Now let’s look at the federal minimum wage as a sort of “worst case scenario.”

According to the federal poverty guidelines, a two-person household with an annual income below $16,910 is by definition living in poverty. One of the people in that two-person household would have to earn at least $8.13 per hour to keep the household above the poverty line.

Working at $8.13 per hour for 40 hours a week would leave you sitting at exactly $16,910.40, but that only works if you ignore the taxes taken out of each paycheck. So, truly, your counterpart should also be working at least a federal-minimum-wage-earning job.

But, what if your counterpart is medically disabled or impaired? Perhaps you care for an elderly family member who cannot work, or you are a single parent whose counterpart is your child. Maybe you yourself are a college student and cannot physically work a full-time job because you have class and other responsibilities to take care of (it’s almost like this is a college-student-run paper). Everything is situational and must be taken as such.

Arguments can be made about children and the elderly living with their now-grown children being labeled as dependents on their taxes, and many of the elderly earning social security. Supporters of a low minimum wage also argue that many medically disabled people can earn disability and unemployment funds.

And these arguments bring us back to my original question: what qualifies as an acceptable standard of living? And if the the arguments in my previous paragraph stand, are those really acceptable standards?

It’s also important to consider that while $16,910 is the poverty line, that doesn’t mean people making $1,000 or even $5,000 more are living a life of luxury, let alone earning enough to get by.

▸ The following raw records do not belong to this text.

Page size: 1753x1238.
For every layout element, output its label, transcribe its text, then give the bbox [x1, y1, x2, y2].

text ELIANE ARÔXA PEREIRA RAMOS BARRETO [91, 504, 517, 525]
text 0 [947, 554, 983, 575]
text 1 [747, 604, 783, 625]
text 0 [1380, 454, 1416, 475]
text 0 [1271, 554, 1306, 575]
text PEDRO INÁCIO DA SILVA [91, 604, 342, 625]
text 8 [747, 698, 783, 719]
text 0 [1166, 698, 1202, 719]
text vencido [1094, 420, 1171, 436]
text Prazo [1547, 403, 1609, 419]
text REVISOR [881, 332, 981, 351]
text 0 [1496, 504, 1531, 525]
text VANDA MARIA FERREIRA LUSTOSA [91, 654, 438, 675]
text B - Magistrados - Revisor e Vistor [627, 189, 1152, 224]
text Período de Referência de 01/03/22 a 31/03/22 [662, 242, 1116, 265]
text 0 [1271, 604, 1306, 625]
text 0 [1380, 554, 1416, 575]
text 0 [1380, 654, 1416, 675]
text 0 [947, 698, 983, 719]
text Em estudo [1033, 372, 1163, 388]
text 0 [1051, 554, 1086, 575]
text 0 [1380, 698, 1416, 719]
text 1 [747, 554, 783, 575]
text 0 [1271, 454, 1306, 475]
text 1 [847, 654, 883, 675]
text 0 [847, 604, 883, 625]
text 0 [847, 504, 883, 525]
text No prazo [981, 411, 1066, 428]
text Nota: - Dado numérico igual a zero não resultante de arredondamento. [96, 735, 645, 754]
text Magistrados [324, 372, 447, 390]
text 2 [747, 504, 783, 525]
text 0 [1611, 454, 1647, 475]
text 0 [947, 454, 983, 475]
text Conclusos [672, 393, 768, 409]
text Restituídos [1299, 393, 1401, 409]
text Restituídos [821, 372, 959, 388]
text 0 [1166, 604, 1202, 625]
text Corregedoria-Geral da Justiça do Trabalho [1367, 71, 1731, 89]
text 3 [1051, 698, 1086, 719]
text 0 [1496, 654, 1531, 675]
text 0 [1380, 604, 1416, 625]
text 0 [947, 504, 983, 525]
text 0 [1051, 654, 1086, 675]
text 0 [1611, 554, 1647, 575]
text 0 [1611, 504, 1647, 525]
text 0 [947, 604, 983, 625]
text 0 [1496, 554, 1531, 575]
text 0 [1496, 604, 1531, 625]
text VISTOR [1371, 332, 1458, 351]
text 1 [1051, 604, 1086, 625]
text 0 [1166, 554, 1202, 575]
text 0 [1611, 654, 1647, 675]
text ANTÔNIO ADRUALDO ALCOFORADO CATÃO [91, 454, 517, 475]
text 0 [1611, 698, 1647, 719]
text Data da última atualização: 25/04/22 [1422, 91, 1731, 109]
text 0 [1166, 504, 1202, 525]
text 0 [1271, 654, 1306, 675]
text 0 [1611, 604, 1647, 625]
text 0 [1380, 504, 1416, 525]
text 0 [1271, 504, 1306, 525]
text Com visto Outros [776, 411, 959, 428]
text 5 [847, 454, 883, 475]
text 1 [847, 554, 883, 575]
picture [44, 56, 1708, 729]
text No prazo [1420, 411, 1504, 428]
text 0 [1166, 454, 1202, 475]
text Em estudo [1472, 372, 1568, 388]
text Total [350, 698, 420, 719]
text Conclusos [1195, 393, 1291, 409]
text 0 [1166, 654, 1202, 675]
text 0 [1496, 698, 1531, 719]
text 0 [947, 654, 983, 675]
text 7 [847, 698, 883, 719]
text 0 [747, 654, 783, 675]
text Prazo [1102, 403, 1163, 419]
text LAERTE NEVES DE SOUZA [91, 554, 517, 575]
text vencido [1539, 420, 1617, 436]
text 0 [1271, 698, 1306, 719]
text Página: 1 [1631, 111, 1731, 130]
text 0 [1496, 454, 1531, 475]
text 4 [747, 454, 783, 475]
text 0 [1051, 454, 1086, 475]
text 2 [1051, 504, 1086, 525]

In 2004, Amy Glasmeier, professor of economic geography and regional planning at the Massachusetts Institute of Technology, developed the Living Wage Calculator. All you have to do is enter the county and state in which you live, and the calculator will give you a chart based on your household to show you your living wage.

In Calloway County, Kentucky, an adult living in a one-person household would need to earn $10.32 per hour in a 40-hour work week to earn a living wage.

I think I speak for quite a few people when I ask this next question.

What’s it like to earn a living wage?